PÁGINA |
Perguntemos a nós mesmos, então: não será esta a verdadeira distinção, muito mais real que a outra em que tanto se insiste? Pertencer ao primeiro tipo de homem, antes que ao segundo, não será muito mais importante e decisivo do que pertencer a um determinado agrupamento religioso? Que importa pertencer a esta ou aquela religião, quando não se é sincero nem honesto? Não é o fundamental em qualquer campo? E não é, então, esta a mais importante entre todas as divisões humanas, muito mais do que a atualmente aceita? Não será essa a divisão que Deus mais assinala, de preferência a outra, que se refere, mais que a bondade do homem, aos interesses humanos que em torno dela se agrupam?
Qual é o fato mais decisivo para a edificação do homem (isso constitui o objetivo de todas as crenças) — os pormenores dogmáticos e doutrinários, a ortodoxia da letra ou o haver compreendido o simplicíssimo princípio do bem e do mal, princípio universal, existente em todas as religiões, inscrito no espírito humano e, sobretudo, viver esse princípio?
A verdadeira distinção, nesse caso, não é a atualmente vigorante em nosso mundo entre católicos, protestantes, espiritistas, teosofistas, maçons, maometanos, budistas etc. — mas, sim, o justo e o injusto. Esta é a distinção substancial, a que tem valor diante de Deus, muito mais importante que a outra, que pode ser apenas formal. Na segunda se pode mentir e ela, então, é fictícia; nunca na primeira, que é real.

DADOS FORNECIDOS |
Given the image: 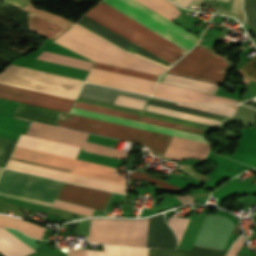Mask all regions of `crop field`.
I'll list each match as a JSON object with an SVG mask.
<instances>
[{"label": "crop field", "instance_id": "crop-field-1", "mask_svg": "<svg viewBox=\"0 0 256 256\" xmlns=\"http://www.w3.org/2000/svg\"><path fill=\"white\" fill-rule=\"evenodd\" d=\"M61 113L19 103L13 116L57 125ZM58 124L67 128L144 144L159 155H163L171 139L170 136L76 115H71L64 120L60 119Z\"/></svg>", "mask_w": 256, "mask_h": 256}, {"label": "crop field", "instance_id": "crop-field-2", "mask_svg": "<svg viewBox=\"0 0 256 256\" xmlns=\"http://www.w3.org/2000/svg\"><path fill=\"white\" fill-rule=\"evenodd\" d=\"M85 15L172 65L186 53L185 50L102 1Z\"/></svg>", "mask_w": 256, "mask_h": 256}, {"label": "crop field", "instance_id": "crop-field-3", "mask_svg": "<svg viewBox=\"0 0 256 256\" xmlns=\"http://www.w3.org/2000/svg\"><path fill=\"white\" fill-rule=\"evenodd\" d=\"M54 42L92 60L160 76L166 71L157 65L125 53L84 29L73 26Z\"/></svg>", "mask_w": 256, "mask_h": 256}, {"label": "crop field", "instance_id": "crop-field-4", "mask_svg": "<svg viewBox=\"0 0 256 256\" xmlns=\"http://www.w3.org/2000/svg\"><path fill=\"white\" fill-rule=\"evenodd\" d=\"M0 82L71 98L75 97L82 83L81 80L14 65H10L2 73H0Z\"/></svg>", "mask_w": 256, "mask_h": 256}, {"label": "crop field", "instance_id": "crop-field-5", "mask_svg": "<svg viewBox=\"0 0 256 256\" xmlns=\"http://www.w3.org/2000/svg\"><path fill=\"white\" fill-rule=\"evenodd\" d=\"M61 181L4 170L0 178V192L53 203ZM0 193V196L51 206L50 203Z\"/></svg>", "mask_w": 256, "mask_h": 256}, {"label": "crop field", "instance_id": "crop-field-6", "mask_svg": "<svg viewBox=\"0 0 256 256\" xmlns=\"http://www.w3.org/2000/svg\"><path fill=\"white\" fill-rule=\"evenodd\" d=\"M161 36L185 50H189L198 40L177 25L169 22L134 0H103ZM176 45V46H177ZM181 48V49H182ZM186 51V52H187Z\"/></svg>", "mask_w": 256, "mask_h": 256}, {"label": "crop field", "instance_id": "crop-field-7", "mask_svg": "<svg viewBox=\"0 0 256 256\" xmlns=\"http://www.w3.org/2000/svg\"><path fill=\"white\" fill-rule=\"evenodd\" d=\"M227 70V60L196 45L185 57L175 64L168 73L220 84Z\"/></svg>", "mask_w": 256, "mask_h": 256}, {"label": "crop field", "instance_id": "crop-field-8", "mask_svg": "<svg viewBox=\"0 0 256 256\" xmlns=\"http://www.w3.org/2000/svg\"><path fill=\"white\" fill-rule=\"evenodd\" d=\"M149 219L139 221L92 220L89 241L146 247Z\"/></svg>", "mask_w": 256, "mask_h": 256}, {"label": "crop field", "instance_id": "crop-field-9", "mask_svg": "<svg viewBox=\"0 0 256 256\" xmlns=\"http://www.w3.org/2000/svg\"><path fill=\"white\" fill-rule=\"evenodd\" d=\"M14 157L41 162L49 165L70 169L69 172L86 175L91 177L102 178L118 183L126 184L125 176L117 173L116 169L69 158L41 151L31 150L22 147H16Z\"/></svg>", "mask_w": 256, "mask_h": 256}, {"label": "crop field", "instance_id": "crop-field-10", "mask_svg": "<svg viewBox=\"0 0 256 256\" xmlns=\"http://www.w3.org/2000/svg\"><path fill=\"white\" fill-rule=\"evenodd\" d=\"M30 129L35 130V131L44 132V133L53 134V135L72 138V139H76V140H81V141H84L87 136L86 133L72 131V130H68V129H63V128L40 124V123H35V122L32 123ZM31 130H28V132H27L28 135L45 138V139H49V140H53V141H57V142H62V143H66V144H70V145H74V146H78V147H83V149L89 150V151L108 154V155L117 156V157H121V158H124V156L127 153V152L115 150L112 148H107V147H103V146H99V145H94V144H90V143H85V142H81V141L63 138V137L53 136V135L35 132V131H31Z\"/></svg>", "mask_w": 256, "mask_h": 256}, {"label": "crop field", "instance_id": "crop-field-11", "mask_svg": "<svg viewBox=\"0 0 256 256\" xmlns=\"http://www.w3.org/2000/svg\"><path fill=\"white\" fill-rule=\"evenodd\" d=\"M0 98L69 112L74 100L0 84Z\"/></svg>", "mask_w": 256, "mask_h": 256}, {"label": "crop field", "instance_id": "crop-field-12", "mask_svg": "<svg viewBox=\"0 0 256 256\" xmlns=\"http://www.w3.org/2000/svg\"><path fill=\"white\" fill-rule=\"evenodd\" d=\"M233 227L234 225L229 219L220 215H209L206 217L194 245L223 249Z\"/></svg>", "mask_w": 256, "mask_h": 256}, {"label": "crop field", "instance_id": "crop-field-13", "mask_svg": "<svg viewBox=\"0 0 256 256\" xmlns=\"http://www.w3.org/2000/svg\"><path fill=\"white\" fill-rule=\"evenodd\" d=\"M86 81L149 95L155 82L92 68Z\"/></svg>", "mask_w": 256, "mask_h": 256}, {"label": "crop field", "instance_id": "crop-field-14", "mask_svg": "<svg viewBox=\"0 0 256 256\" xmlns=\"http://www.w3.org/2000/svg\"><path fill=\"white\" fill-rule=\"evenodd\" d=\"M110 195L111 193L64 182L56 198L103 210Z\"/></svg>", "mask_w": 256, "mask_h": 256}, {"label": "crop field", "instance_id": "crop-field-15", "mask_svg": "<svg viewBox=\"0 0 256 256\" xmlns=\"http://www.w3.org/2000/svg\"><path fill=\"white\" fill-rule=\"evenodd\" d=\"M33 166H30L29 164L20 163V162L10 160L6 168L21 171V172H25V173L27 172L29 167L36 168V169L43 168V167L37 168L38 166L37 167H33ZM32 168L29 169V171H28L29 174H34V175H38V176H43V177H47V178H52V179H57V180H61V181L71 182V183H75V184H80V185L95 187V188H99V189L114 191V192L123 193V194H125V191H126V189H124V188L115 187L116 185L126 187L125 185H121V184H116V183H112V182H107V181H103V180L94 179V180L103 181V182H107V183H111V184H116L115 186H110L111 184L106 185L107 183L106 184H101L102 182L101 183H96L98 181L92 182L94 180L87 181L89 179H93V178H89V177H85V178H89V179L83 180L85 178H83V179H78V178H81V177H84V176H81V177H78V178H73V177L80 176V175L69 177V176H72V175H75V174H72V175H69V176H64V175H68V174H71V173L60 175V174L66 173V172H63V173H60V174H55V173H59V172H62V171L55 172V173H50V172H54V171H50L52 169L46 170L48 168L41 169V170H46V171H50V172L36 170V169H32ZM55 171H57V170H55Z\"/></svg>", "mask_w": 256, "mask_h": 256}, {"label": "crop field", "instance_id": "crop-field-16", "mask_svg": "<svg viewBox=\"0 0 256 256\" xmlns=\"http://www.w3.org/2000/svg\"><path fill=\"white\" fill-rule=\"evenodd\" d=\"M70 113L82 115V116H87L91 118H96L104 121H109V122H114V123H119L123 125H128V126H133V127H138L142 129H147L175 137H180V138H185V139H190V140H195V141H200V142H206L204 136L197 135V134H192V133H187L183 131H178V130H173L169 128H164V127H159L155 125H150V124H145L141 122H135L131 120H126V119H121L117 117H112V116H107L103 114H98V113H93L89 111H84V110H79L75 108H71Z\"/></svg>", "mask_w": 256, "mask_h": 256}, {"label": "crop field", "instance_id": "crop-field-17", "mask_svg": "<svg viewBox=\"0 0 256 256\" xmlns=\"http://www.w3.org/2000/svg\"><path fill=\"white\" fill-rule=\"evenodd\" d=\"M148 105L166 108V109H170V110H175V111H179V112H184V113H188V114L198 115V116L216 119V120H220V121H222L224 118H226L225 116H220V115L206 113V112H202V111L173 106V105L160 103V102H156V101H152V100H149ZM148 105L146 106L145 110L151 111V112H156V113H160V114H165V115H169V116H173V117H178V118H182V119L192 120V121L206 123V124L215 125V126H219V124L221 123L220 121H216V120H211V119H207V118L188 115V114L170 111V110H166V109L156 108V107H152V106H148Z\"/></svg>", "mask_w": 256, "mask_h": 256}, {"label": "crop field", "instance_id": "crop-field-18", "mask_svg": "<svg viewBox=\"0 0 256 256\" xmlns=\"http://www.w3.org/2000/svg\"><path fill=\"white\" fill-rule=\"evenodd\" d=\"M209 149L210 146L207 144L173 137L163 157L175 160L188 157L204 159Z\"/></svg>", "mask_w": 256, "mask_h": 256}, {"label": "crop field", "instance_id": "crop-field-19", "mask_svg": "<svg viewBox=\"0 0 256 256\" xmlns=\"http://www.w3.org/2000/svg\"><path fill=\"white\" fill-rule=\"evenodd\" d=\"M147 247L175 249L176 239L163 220V214L150 218Z\"/></svg>", "mask_w": 256, "mask_h": 256}, {"label": "crop field", "instance_id": "crop-field-20", "mask_svg": "<svg viewBox=\"0 0 256 256\" xmlns=\"http://www.w3.org/2000/svg\"><path fill=\"white\" fill-rule=\"evenodd\" d=\"M17 145L75 158L78 147L61 144L22 134Z\"/></svg>", "mask_w": 256, "mask_h": 256}, {"label": "crop field", "instance_id": "crop-field-21", "mask_svg": "<svg viewBox=\"0 0 256 256\" xmlns=\"http://www.w3.org/2000/svg\"><path fill=\"white\" fill-rule=\"evenodd\" d=\"M202 92L158 83L153 95L184 102H197Z\"/></svg>", "mask_w": 256, "mask_h": 256}, {"label": "crop field", "instance_id": "crop-field-22", "mask_svg": "<svg viewBox=\"0 0 256 256\" xmlns=\"http://www.w3.org/2000/svg\"><path fill=\"white\" fill-rule=\"evenodd\" d=\"M0 252L5 256H25L35 251L11 233L0 229Z\"/></svg>", "mask_w": 256, "mask_h": 256}, {"label": "crop field", "instance_id": "crop-field-23", "mask_svg": "<svg viewBox=\"0 0 256 256\" xmlns=\"http://www.w3.org/2000/svg\"><path fill=\"white\" fill-rule=\"evenodd\" d=\"M27 24L29 30L39 33L52 40L68 29V27L47 21L29 13L27 14Z\"/></svg>", "mask_w": 256, "mask_h": 256}, {"label": "crop field", "instance_id": "crop-field-24", "mask_svg": "<svg viewBox=\"0 0 256 256\" xmlns=\"http://www.w3.org/2000/svg\"><path fill=\"white\" fill-rule=\"evenodd\" d=\"M162 82L183 86L191 89H196L200 91H205L213 94L215 93L218 87V85L216 84L204 83V82L187 79L179 76L169 75V74H166Z\"/></svg>", "mask_w": 256, "mask_h": 256}, {"label": "crop field", "instance_id": "crop-field-25", "mask_svg": "<svg viewBox=\"0 0 256 256\" xmlns=\"http://www.w3.org/2000/svg\"><path fill=\"white\" fill-rule=\"evenodd\" d=\"M137 1L170 21L181 12L167 0H137Z\"/></svg>", "mask_w": 256, "mask_h": 256}, {"label": "crop field", "instance_id": "crop-field-26", "mask_svg": "<svg viewBox=\"0 0 256 256\" xmlns=\"http://www.w3.org/2000/svg\"><path fill=\"white\" fill-rule=\"evenodd\" d=\"M73 107L79 108V109H84V110H89V111H93V112L103 113V114H107V115L117 116V117H121V118L131 119V120H135V121H137L140 116V115L134 114V113L124 112V111H120V110L110 109V108L96 106V105L87 104V103H82V102H78V101L75 102Z\"/></svg>", "mask_w": 256, "mask_h": 256}, {"label": "crop field", "instance_id": "crop-field-27", "mask_svg": "<svg viewBox=\"0 0 256 256\" xmlns=\"http://www.w3.org/2000/svg\"><path fill=\"white\" fill-rule=\"evenodd\" d=\"M37 58L42 59V60L51 61V62L60 63V64H65V65H69V66H74V67H78V68H83V69H87V70H89L92 65L91 62L78 60V59H74V58H70V57H65V56H61V55H57V54H52V53H48V52H44V51H41V53L38 55Z\"/></svg>", "mask_w": 256, "mask_h": 256}, {"label": "crop field", "instance_id": "crop-field-28", "mask_svg": "<svg viewBox=\"0 0 256 256\" xmlns=\"http://www.w3.org/2000/svg\"><path fill=\"white\" fill-rule=\"evenodd\" d=\"M121 246L104 245L103 252L87 250L69 251V256H120Z\"/></svg>", "mask_w": 256, "mask_h": 256}, {"label": "crop field", "instance_id": "crop-field-29", "mask_svg": "<svg viewBox=\"0 0 256 256\" xmlns=\"http://www.w3.org/2000/svg\"><path fill=\"white\" fill-rule=\"evenodd\" d=\"M177 105L183 106V107H188V108H193V109H198V110H202V111L227 115V116L229 114H231L234 110V107L225 106V105L179 104V103H177Z\"/></svg>", "mask_w": 256, "mask_h": 256}, {"label": "crop field", "instance_id": "crop-field-30", "mask_svg": "<svg viewBox=\"0 0 256 256\" xmlns=\"http://www.w3.org/2000/svg\"><path fill=\"white\" fill-rule=\"evenodd\" d=\"M140 121L145 122V123L159 125V126L169 127V128H173V129L183 130V131H187V132L197 133V134H201V135H204V133H205V130L192 128V127H188V126H184V125H179V124H175V123H171V122H166V121H162V120H157V119H153V118H148V117H144V116L141 117Z\"/></svg>", "mask_w": 256, "mask_h": 256}, {"label": "crop field", "instance_id": "crop-field-31", "mask_svg": "<svg viewBox=\"0 0 256 256\" xmlns=\"http://www.w3.org/2000/svg\"><path fill=\"white\" fill-rule=\"evenodd\" d=\"M94 67L99 68V69L113 71V72L123 73V74H127V75L137 76V77H141V78L151 79V80H155V81H157L159 78V77H157L158 75L153 76V75L140 73V72H136V71H132V70H127V69H123V68H119V67H115V66H110V65H106V64H102V63H98V62L95 63Z\"/></svg>", "mask_w": 256, "mask_h": 256}, {"label": "crop field", "instance_id": "crop-field-32", "mask_svg": "<svg viewBox=\"0 0 256 256\" xmlns=\"http://www.w3.org/2000/svg\"><path fill=\"white\" fill-rule=\"evenodd\" d=\"M244 11L247 24L256 36V0H244Z\"/></svg>", "mask_w": 256, "mask_h": 256}, {"label": "crop field", "instance_id": "crop-field-33", "mask_svg": "<svg viewBox=\"0 0 256 256\" xmlns=\"http://www.w3.org/2000/svg\"><path fill=\"white\" fill-rule=\"evenodd\" d=\"M130 177L151 182L153 184H156V185H158L160 187H163V188L168 189V190L173 191V192H176V191L181 189L179 187H176L174 185H171L169 183L161 181V180H159L157 178H154V177L149 176L147 174H144L142 172L130 173Z\"/></svg>", "mask_w": 256, "mask_h": 256}, {"label": "crop field", "instance_id": "crop-field-34", "mask_svg": "<svg viewBox=\"0 0 256 256\" xmlns=\"http://www.w3.org/2000/svg\"><path fill=\"white\" fill-rule=\"evenodd\" d=\"M143 115L166 120V121H171V122H175V123H179V124H184V125H188V126H193V127H197V128H202V129H206V130L212 128V126L199 124V123H195V122H191V121H186V120H182V119H177V118L164 116V115H160V114H155V113H151V112H147V111H144Z\"/></svg>", "mask_w": 256, "mask_h": 256}, {"label": "crop field", "instance_id": "crop-field-35", "mask_svg": "<svg viewBox=\"0 0 256 256\" xmlns=\"http://www.w3.org/2000/svg\"><path fill=\"white\" fill-rule=\"evenodd\" d=\"M17 141L0 137V164L5 165Z\"/></svg>", "mask_w": 256, "mask_h": 256}, {"label": "crop field", "instance_id": "crop-field-36", "mask_svg": "<svg viewBox=\"0 0 256 256\" xmlns=\"http://www.w3.org/2000/svg\"><path fill=\"white\" fill-rule=\"evenodd\" d=\"M53 207L54 208H59V209H64V210H69V211H73V212H77V213H81V214H85V215H88V216H90V214L93 212V209H89V208H86V207H82V206H79V205H75V204L60 201V200H56Z\"/></svg>", "mask_w": 256, "mask_h": 256}, {"label": "crop field", "instance_id": "crop-field-37", "mask_svg": "<svg viewBox=\"0 0 256 256\" xmlns=\"http://www.w3.org/2000/svg\"><path fill=\"white\" fill-rule=\"evenodd\" d=\"M147 101L118 95L114 104L143 110Z\"/></svg>", "mask_w": 256, "mask_h": 256}, {"label": "crop field", "instance_id": "crop-field-38", "mask_svg": "<svg viewBox=\"0 0 256 256\" xmlns=\"http://www.w3.org/2000/svg\"><path fill=\"white\" fill-rule=\"evenodd\" d=\"M189 219L180 218V217H172L169 225L172 227L177 239L178 244L181 240V237L183 235V232L186 228V225L188 223Z\"/></svg>", "mask_w": 256, "mask_h": 256}, {"label": "crop field", "instance_id": "crop-field-39", "mask_svg": "<svg viewBox=\"0 0 256 256\" xmlns=\"http://www.w3.org/2000/svg\"><path fill=\"white\" fill-rule=\"evenodd\" d=\"M226 252L200 248V247H192L191 253L189 256H225Z\"/></svg>", "mask_w": 256, "mask_h": 256}, {"label": "crop field", "instance_id": "crop-field-40", "mask_svg": "<svg viewBox=\"0 0 256 256\" xmlns=\"http://www.w3.org/2000/svg\"><path fill=\"white\" fill-rule=\"evenodd\" d=\"M148 249L122 246L121 256H147Z\"/></svg>", "mask_w": 256, "mask_h": 256}, {"label": "crop field", "instance_id": "crop-field-41", "mask_svg": "<svg viewBox=\"0 0 256 256\" xmlns=\"http://www.w3.org/2000/svg\"><path fill=\"white\" fill-rule=\"evenodd\" d=\"M77 100L78 101H82V102L96 104V105L106 106V107H110V108L120 109V110H124V111L134 112V113H138V114L141 113L140 110H135V109H131V108L116 106V105H112V104H108V103H103V102H98V101L89 100V99H84V98H80V97H78Z\"/></svg>", "mask_w": 256, "mask_h": 256}, {"label": "crop field", "instance_id": "crop-field-42", "mask_svg": "<svg viewBox=\"0 0 256 256\" xmlns=\"http://www.w3.org/2000/svg\"><path fill=\"white\" fill-rule=\"evenodd\" d=\"M199 102H216V103H235V101L208 95V94H202Z\"/></svg>", "mask_w": 256, "mask_h": 256}, {"label": "crop field", "instance_id": "crop-field-43", "mask_svg": "<svg viewBox=\"0 0 256 256\" xmlns=\"http://www.w3.org/2000/svg\"><path fill=\"white\" fill-rule=\"evenodd\" d=\"M242 70L256 80V57L246 64Z\"/></svg>", "mask_w": 256, "mask_h": 256}, {"label": "crop field", "instance_id": "crop-field-44", "mask_svg": "<svg viewBox=\"0 0 256 256\" xmlns=\"http://www.w3.org/2000/svg\"><path fill=\"white\" fill-rule=\"evenodd\" d=\"M220 1L228 2V0H220ZM202 2L203 0H192L190 4L201 5ZM240 3H241V0H233L231 11L238 14L240 11Z\"/></svg>", "mask_w": 256, "mask_h": 256}, {"label": "crop field", "instance_id": "crop-field-45", "mask_svg": "<svg viewBox=\"0 0 256 256\" xmlns=\"http://www.w3.org/2000/svg\"><path fill=\"white\" fill-rule=\"evenodd\" d=\"M243 244H245V242L242 237H240L239 240L232 246L227 256H236L238 250Z\"/></svg>", "mask_w": 256, "mask_h": 256}, {"label": "crop field", "instance_id": "crop-field-46", "mask_svg": "<svg viewBox=\"0 0 256 256\" xmlns=\"http://www.w3.org/2000/svg\"><path fill=\"white\" fill-rule=\"evenodd\" d=\"M183 204H186V203H192L193 202V198L187 194L185 196H176Z\"/></svg>", "mask_w": 256, "mask_h": 256}, {"label": "crop field", "instance_id": "crop-field-47", "mask_svg": "<svg viewBox=\"0 0 256 256\" xmlns=\"http://www.w3.org/2000/svg\"><path fill=\"white\" fill-rule=\"evenodd\" d=\"M190 1L191 0H175V3H177L180 6H183V7L187 8Z\"/></svg>", "mask_w": 256, "mask_h": 256}, {"label": "crop field", "instance_id": "crop-field-48", "mask_svg": "<svg viewBox=\"0 0 256 256\" xmlns=\"http://www.w3.org/2000/svg\"><path fill=\"white\" fill-rule=\"evenodd\" d=\"M2 170H3V168L0 167V174H1Z\"/></svg>", "mask_w": 256, "mask_h": 256}, {"label": "crop field", "instance_id": "crop-field-49", "mask_svg": "<svg viewBox=\"0 0 256 256\" xmlns=\"http://www.w3.org/2000/svg\"><path fill=\"white\" fill-rule=\"evenodd\" d=\"M173 1V0H172Z\"/></svg>", "mask_w": 256, "mask_h": 256}]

DESCRIÇÃO DO EXERCÍCIO | Copie na íntegra o texto sobre a distinção entre o justo e o injusto, sem alterar nenhuma palavra nem pontuação. Os dados não serão necessários nesta atividade.

RESPOSTA ESCRITA |
Perguntemos a nós mesmos, então: não será esta a verdadeira distinção, muito mais real que a outra em que tanto se insiste? Pertencer ao primeiro tipo de homem, antes que ao segundo, não será muito mais importante e decisivo do que pertencer a um determinado agrupamento religioso? Que importa pertencer a esta ou aquela religião, quando não se é sincero nem honesto? Não é o fundamental em qualquer campo? E não é, então, esta a mais importante entre todas as divisões humanas, muito mais do que a atualmente aceita? Não será essa a divisão que Deus mais assinala, de preferência a outra, que se refere, mais que a bondade do homem, aos interesses humanos que em torno dela se agrupam?
Qual é o fato mais decisivo para a edificação do homem (isso constitui o objetivo de todas as crenças) — os pormenores dogmáticos e doutrinários, a ortodoxia da letra ou o haver compreendido o simplicíssimo princípio do bem e do mal, princípio universal, existente em todas as religiões, inscrito no espírito humano e, sobretudo, viver esse princípio?
A verdadeira distinção, nesse caso, não é a atualmente vigorante em nosso mundo entre católicos, protestantes, espiritistas, teosofistas, maçons, maometanos, budistas etc. — mas, sim, o justo e o injusto. Esta é a distinção substancial, a que tem valor diante de Deus, muito mais importante que a outra, que pode ser apenas formal. Na segunda se pode mentir e ela, então, é fictícia; nunca na primeira, que é real.